28/10/2013
O LIMBO DOS PROSCRITOS
Ruy Fabiano
Na campanha sucessória passada, Lula festejou o fato de que todos os candidatos à Presidência da República eram de esquerda. Considerou um “avanço” o que, na verdade, é, senão uma anomalia, ao menos uma grave limitação.
A discussão político-ideológica, desde pelo menos a redemocratização, dá-se de um lado apenas, fazendo crer que não há outro. Ou que, se há, não merece consideração. A ignorância transmuta-se em euforia. O fenômeno agravou-se na Era PT.
E prossegue, já que o panorama para a próxima sucessão não mudou. A disputa continua à esquerda. Nenhum dos candidatos ousa situar-se no outro lado do espectro ideológico. Chique é dizer que se está à esquerda do PT, que, por sua vez, é acusado pelos adversários de ter ido para a direita, o limbo dos proscritos.
Em síntese, somos todos de esquerda e, se há problemas, decorrem do fato de que alguns não o são corretamente. Não há contraponto. Paradoxalmente, há dias, o Datafolha publicou uma pesquisa que revela que o brasileiro, ao contrário do que se propaga, é conservador – ou “de direita”, como se diz.
Pelo levantamento, 49% da população, a partir das respostas que forneceram aos pesquisadores, em temas como comportamento, religião e organização social, demonstraram inclinação ideológica ou para o centro-direita ou para a direita.
Já os esquerdistas – os que se alinham com a agenda político-comportamental em voga – não passam de 30% da população. O eleitorado de centro – isto é, com posições alternadas entre os dois lados – abrange 22% da população.
Confrontando-se a pesquisa com a realidade do cenário político, constata-se que há um abismo entre ambas.
No mínimo, uma imensa maioria, quer por ignorância, quer por acomodação, está silenciosa, alheia ao debate, votando com as opções que dispõe, não com as convicções que tem. Ou ainda pior: não entende o que os políticos dizem e os partidos representam.
Esse é um dos mais instigantes fenômenos sociológicos contemporâneos, contrassenso que desafia especialistas e observadores, mas, no entanto, não comove a comunidade acadêmica, também ela atingida pelo contágio ideológico.
Nas universidades, em especial no campo das assim chamadas ciências humanas, a bibliografia repete o fenômeno: só se pensa à esquerda. Nenhum pensador digno de ser estudado é conservador, ainda que alguns dos mais geniais filósofos do século XX o sejam. E aí tem-se uma pista do problema: a manipulação dos conceitos, imposição de falsas nomenclaturas.
Considera-se “de direita” tudo o que não é “de esquerda”, como se entre uma coisa e outra não houvesse mais nada.

Registros brutos
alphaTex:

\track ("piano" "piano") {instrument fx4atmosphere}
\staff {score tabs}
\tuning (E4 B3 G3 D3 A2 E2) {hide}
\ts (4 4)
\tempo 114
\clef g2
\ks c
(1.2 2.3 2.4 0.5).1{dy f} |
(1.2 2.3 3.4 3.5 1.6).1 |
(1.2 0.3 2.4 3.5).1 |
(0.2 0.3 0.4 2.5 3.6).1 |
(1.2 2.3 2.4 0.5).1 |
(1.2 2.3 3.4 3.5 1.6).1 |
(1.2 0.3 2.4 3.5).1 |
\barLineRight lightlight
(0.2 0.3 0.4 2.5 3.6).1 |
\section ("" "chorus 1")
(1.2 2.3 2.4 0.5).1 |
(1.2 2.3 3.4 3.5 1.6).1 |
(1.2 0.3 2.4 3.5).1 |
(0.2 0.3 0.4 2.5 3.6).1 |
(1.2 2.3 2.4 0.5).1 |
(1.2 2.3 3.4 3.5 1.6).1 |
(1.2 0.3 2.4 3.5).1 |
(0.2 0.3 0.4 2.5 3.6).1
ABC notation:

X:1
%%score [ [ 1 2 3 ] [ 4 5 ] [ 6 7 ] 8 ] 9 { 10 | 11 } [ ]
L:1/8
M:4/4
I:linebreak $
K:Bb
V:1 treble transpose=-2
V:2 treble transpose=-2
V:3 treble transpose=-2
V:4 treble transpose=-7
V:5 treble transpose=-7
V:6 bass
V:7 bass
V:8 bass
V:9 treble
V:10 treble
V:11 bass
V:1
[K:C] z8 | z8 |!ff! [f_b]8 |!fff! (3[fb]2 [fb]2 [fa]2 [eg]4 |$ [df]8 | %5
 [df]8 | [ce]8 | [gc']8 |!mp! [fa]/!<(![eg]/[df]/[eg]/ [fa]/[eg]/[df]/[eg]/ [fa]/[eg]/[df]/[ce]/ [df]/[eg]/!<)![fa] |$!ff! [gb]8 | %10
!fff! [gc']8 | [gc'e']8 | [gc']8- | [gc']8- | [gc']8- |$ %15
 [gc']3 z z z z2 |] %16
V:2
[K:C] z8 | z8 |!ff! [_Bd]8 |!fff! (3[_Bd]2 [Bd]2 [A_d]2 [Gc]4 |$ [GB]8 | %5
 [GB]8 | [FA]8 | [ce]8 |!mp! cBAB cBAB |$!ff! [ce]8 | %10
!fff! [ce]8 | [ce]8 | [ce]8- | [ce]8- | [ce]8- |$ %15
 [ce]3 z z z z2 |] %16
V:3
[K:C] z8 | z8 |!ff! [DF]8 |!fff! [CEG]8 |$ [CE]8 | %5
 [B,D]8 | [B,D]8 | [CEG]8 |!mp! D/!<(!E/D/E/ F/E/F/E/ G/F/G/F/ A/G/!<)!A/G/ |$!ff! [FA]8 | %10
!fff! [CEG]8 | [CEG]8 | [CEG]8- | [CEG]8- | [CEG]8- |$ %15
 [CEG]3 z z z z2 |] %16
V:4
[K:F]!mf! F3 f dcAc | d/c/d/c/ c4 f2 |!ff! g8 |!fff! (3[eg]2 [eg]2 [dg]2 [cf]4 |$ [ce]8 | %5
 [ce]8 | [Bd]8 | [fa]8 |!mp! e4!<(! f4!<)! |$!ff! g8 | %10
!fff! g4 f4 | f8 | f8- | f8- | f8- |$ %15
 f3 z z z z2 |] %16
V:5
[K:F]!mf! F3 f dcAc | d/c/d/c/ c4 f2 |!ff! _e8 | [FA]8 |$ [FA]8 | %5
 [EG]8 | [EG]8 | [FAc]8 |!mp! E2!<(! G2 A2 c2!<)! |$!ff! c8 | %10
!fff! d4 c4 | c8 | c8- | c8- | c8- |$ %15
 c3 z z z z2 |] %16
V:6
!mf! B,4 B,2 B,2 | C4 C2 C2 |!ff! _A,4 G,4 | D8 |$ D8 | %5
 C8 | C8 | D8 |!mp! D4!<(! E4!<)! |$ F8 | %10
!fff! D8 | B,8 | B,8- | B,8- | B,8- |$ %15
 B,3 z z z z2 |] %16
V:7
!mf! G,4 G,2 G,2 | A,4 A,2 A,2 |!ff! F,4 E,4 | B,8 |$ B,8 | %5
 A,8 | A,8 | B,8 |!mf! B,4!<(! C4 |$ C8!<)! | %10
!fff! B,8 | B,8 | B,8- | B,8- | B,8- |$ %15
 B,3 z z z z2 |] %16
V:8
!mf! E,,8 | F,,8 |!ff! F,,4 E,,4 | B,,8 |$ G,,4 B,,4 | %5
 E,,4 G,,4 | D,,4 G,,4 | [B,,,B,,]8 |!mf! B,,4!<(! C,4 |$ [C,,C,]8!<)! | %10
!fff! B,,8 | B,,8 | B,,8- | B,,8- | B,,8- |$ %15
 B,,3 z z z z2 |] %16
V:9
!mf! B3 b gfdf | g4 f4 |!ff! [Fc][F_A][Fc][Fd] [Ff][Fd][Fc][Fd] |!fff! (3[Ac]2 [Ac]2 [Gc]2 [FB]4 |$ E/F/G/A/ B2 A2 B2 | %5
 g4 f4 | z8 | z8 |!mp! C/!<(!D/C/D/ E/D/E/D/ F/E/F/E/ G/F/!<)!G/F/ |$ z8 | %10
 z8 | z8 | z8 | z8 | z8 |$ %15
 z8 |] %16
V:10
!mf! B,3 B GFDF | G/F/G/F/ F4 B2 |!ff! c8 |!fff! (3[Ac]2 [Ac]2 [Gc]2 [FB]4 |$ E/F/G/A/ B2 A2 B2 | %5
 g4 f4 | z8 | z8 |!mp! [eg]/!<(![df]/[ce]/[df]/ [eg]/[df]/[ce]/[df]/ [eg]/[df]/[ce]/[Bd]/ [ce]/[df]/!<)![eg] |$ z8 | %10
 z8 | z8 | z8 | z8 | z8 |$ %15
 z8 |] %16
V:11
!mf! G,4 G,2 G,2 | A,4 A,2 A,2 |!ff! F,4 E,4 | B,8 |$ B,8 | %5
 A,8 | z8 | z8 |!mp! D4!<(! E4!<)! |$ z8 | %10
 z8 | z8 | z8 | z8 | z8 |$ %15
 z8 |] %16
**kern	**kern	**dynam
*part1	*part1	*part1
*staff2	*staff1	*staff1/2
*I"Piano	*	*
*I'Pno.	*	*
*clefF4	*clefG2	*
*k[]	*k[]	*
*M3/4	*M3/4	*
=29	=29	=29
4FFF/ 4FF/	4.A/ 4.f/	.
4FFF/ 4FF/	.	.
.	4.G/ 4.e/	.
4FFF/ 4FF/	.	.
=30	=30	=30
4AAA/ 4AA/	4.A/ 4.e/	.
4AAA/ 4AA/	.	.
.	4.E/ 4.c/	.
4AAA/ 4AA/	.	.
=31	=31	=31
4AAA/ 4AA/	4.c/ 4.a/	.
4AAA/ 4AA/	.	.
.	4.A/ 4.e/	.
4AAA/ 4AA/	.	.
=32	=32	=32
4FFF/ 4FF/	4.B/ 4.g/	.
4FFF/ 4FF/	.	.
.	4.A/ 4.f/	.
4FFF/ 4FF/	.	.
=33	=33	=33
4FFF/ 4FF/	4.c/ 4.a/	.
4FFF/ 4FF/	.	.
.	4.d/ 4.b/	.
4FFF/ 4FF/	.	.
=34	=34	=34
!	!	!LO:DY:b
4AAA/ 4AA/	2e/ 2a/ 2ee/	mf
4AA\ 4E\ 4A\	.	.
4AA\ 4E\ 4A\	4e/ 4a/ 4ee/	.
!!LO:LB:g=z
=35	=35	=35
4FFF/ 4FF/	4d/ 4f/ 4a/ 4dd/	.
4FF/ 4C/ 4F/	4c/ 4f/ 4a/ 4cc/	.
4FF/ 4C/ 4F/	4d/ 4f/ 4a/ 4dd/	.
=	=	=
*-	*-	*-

ENUNCIADO DA QUESTÃO: No texto sobre o debate político-ideológico no Brasil, segundo a pesquisa do Datafolha citada, que porcentagem da população demonstrou inclinação para o centro-direita ou para a direita?

EXERCÍCIO RESOLVIDO: 49% da população.